収益還元法で見られやすいポイントには、いくつか共通点があります。

家賃収入の安定性
満室に近い状態が続いているか、滞納が少ないかは大きな評価材料です。

空室率
空室が多いと、将来の収益に不安があると見られやすくなります。

修繕状況
大規模修繕の履歴や設備更新の状況は、将来の支出見込みに影響します。

管理状態
共用部の清掃や管理体制が整っているかも買主はよく見ています。

こうした点は、単に資料上の数字だけでなく、運営状況全体として見られることが多いです。

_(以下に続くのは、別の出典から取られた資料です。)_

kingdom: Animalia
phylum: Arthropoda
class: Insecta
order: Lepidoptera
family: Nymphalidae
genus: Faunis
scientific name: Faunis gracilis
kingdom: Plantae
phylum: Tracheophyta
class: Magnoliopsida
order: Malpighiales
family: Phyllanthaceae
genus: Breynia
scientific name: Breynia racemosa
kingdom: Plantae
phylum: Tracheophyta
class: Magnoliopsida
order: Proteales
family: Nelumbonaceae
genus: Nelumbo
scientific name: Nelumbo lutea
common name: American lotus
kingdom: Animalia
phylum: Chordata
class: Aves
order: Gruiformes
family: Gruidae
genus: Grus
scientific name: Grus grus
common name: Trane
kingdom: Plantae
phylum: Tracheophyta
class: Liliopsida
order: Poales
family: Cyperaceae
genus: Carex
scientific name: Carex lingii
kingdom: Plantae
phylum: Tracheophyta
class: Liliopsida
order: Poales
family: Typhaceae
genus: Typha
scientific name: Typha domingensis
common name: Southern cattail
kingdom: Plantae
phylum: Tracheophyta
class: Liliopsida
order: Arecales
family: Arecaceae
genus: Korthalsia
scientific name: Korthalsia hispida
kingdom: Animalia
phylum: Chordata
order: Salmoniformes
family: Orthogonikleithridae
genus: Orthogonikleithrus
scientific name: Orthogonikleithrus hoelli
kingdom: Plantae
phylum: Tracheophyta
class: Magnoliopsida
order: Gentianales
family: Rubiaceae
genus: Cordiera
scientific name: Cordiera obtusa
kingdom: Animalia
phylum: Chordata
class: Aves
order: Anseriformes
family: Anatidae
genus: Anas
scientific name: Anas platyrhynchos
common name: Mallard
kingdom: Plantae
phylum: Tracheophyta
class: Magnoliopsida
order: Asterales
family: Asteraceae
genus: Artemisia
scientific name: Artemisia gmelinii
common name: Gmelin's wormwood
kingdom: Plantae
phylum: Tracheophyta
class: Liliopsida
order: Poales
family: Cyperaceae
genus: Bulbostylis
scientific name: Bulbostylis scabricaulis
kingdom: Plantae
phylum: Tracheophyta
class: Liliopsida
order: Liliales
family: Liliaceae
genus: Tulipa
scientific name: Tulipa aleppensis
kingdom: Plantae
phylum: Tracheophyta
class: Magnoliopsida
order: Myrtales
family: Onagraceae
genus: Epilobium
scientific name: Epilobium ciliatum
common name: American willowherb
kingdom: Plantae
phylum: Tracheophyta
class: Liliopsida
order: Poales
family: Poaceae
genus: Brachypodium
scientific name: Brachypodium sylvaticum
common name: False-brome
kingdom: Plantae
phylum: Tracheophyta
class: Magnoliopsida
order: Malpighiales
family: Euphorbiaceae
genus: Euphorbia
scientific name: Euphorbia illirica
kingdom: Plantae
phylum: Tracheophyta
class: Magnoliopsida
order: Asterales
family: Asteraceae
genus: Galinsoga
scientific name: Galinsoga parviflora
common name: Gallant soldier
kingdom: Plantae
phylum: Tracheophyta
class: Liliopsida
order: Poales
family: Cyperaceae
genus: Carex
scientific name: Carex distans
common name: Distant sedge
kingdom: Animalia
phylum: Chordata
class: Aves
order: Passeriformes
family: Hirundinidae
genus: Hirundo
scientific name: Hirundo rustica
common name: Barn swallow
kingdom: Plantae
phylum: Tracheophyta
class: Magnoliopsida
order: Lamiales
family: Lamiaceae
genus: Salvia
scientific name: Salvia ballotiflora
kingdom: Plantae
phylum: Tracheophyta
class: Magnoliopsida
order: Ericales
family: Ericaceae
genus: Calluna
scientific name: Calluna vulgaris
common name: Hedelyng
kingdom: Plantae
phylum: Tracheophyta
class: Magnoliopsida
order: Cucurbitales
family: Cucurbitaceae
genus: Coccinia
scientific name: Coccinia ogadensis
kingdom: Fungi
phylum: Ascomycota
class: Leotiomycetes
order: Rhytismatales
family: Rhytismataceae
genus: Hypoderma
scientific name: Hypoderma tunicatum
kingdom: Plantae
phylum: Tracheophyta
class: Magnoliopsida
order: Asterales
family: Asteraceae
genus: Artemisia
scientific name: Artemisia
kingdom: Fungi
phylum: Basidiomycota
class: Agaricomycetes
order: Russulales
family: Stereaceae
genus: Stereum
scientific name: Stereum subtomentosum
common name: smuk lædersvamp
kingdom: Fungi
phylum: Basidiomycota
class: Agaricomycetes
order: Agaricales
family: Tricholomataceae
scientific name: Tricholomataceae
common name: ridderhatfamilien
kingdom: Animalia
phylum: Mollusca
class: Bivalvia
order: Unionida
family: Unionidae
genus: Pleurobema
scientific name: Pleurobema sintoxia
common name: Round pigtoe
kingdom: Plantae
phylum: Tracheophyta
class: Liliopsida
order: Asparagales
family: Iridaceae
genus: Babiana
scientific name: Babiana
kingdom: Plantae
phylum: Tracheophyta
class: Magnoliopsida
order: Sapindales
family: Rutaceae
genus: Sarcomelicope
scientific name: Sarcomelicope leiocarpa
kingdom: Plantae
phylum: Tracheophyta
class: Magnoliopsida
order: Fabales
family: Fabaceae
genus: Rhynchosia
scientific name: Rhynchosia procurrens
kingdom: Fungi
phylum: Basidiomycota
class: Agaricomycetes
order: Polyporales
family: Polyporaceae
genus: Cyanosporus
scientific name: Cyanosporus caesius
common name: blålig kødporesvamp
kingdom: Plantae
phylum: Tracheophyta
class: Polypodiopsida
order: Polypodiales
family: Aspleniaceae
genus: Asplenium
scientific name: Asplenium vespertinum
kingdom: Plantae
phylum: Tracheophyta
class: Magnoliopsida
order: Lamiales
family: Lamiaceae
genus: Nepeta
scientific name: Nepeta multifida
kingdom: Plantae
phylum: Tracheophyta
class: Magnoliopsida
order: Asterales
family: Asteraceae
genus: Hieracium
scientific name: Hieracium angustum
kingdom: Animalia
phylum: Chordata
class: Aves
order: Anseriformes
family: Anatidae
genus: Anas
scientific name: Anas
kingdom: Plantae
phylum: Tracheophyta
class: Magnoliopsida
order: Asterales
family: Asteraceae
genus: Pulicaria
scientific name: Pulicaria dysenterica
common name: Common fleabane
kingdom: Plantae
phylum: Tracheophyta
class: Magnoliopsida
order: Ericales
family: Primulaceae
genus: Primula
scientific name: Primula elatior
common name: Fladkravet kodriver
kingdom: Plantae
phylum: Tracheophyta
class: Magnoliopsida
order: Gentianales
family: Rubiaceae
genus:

収益還元法を理解すると、査定額がただの感覚で決まっているわけではないことがわかります。そして、価格に影響する要素は日ごろの管理や運営にも深く関係しています。売却前に整理できる点は、なるべく整えておくと有利です。

一棟マンション売却で収益還元法を知っておくメリット

売主が収益還元法の基本を知っておくと、不動産会社から提示された査定額を冷静に判断しやすくなります。高い査定額が出ても、その根拠が弱ければ、あとから値下げを求められる可能性があります。反対に、査定額がやや低く見えても、空室状況や修繕コストまで丁寧に反映しているなら、現実的な価格かもしれません。収益還元法の考え方を知っていれば、金額そのものだけでなく、なぜその価格になったのかを確認しやすくなります。結果として、売却を急ぎすぎたり、相場とかけ離れた期待を持ったりすることを防ぎやすくなります。

査定依頼時に意識したいこと

査定を依頼するときは、複数社に相談するのが基本です。そのうえで、次の点を意識すると比較しやすくなります。

どの数字をもとに収益を見ているか
満室想定なのか、現況ベースなのかで見え方が変わります。

経費の見方が現実的か
修繕費や空室損をどう考えているかで、査定の信頼性が変わります。

売却戦略まで説明してくれるか
価格だけでなく、どのような買主に売るのかまで説明できる会社は安心です。

売却成功のために大切な考え方

一棟マンション売却では、収益還元法を知っているだけでも、査定の見方が大きく変わります。難しい計算式を覚える必要はありませんが、収益力が価格に直結しやすいという基本は理解しておきたいところです。家賃収入、空室率、管理状態、修繕履歴などは、すべて売却価格に関わります。だからこそ、日ごろの運営状況を整理し、査定の根拠を確認しながら進めることが大切です。価格の高さだけで判断せず、納得できる説明をしてくれる依頼先を選ぶことで、一棟マンション売却はより安心して進めやすくなります。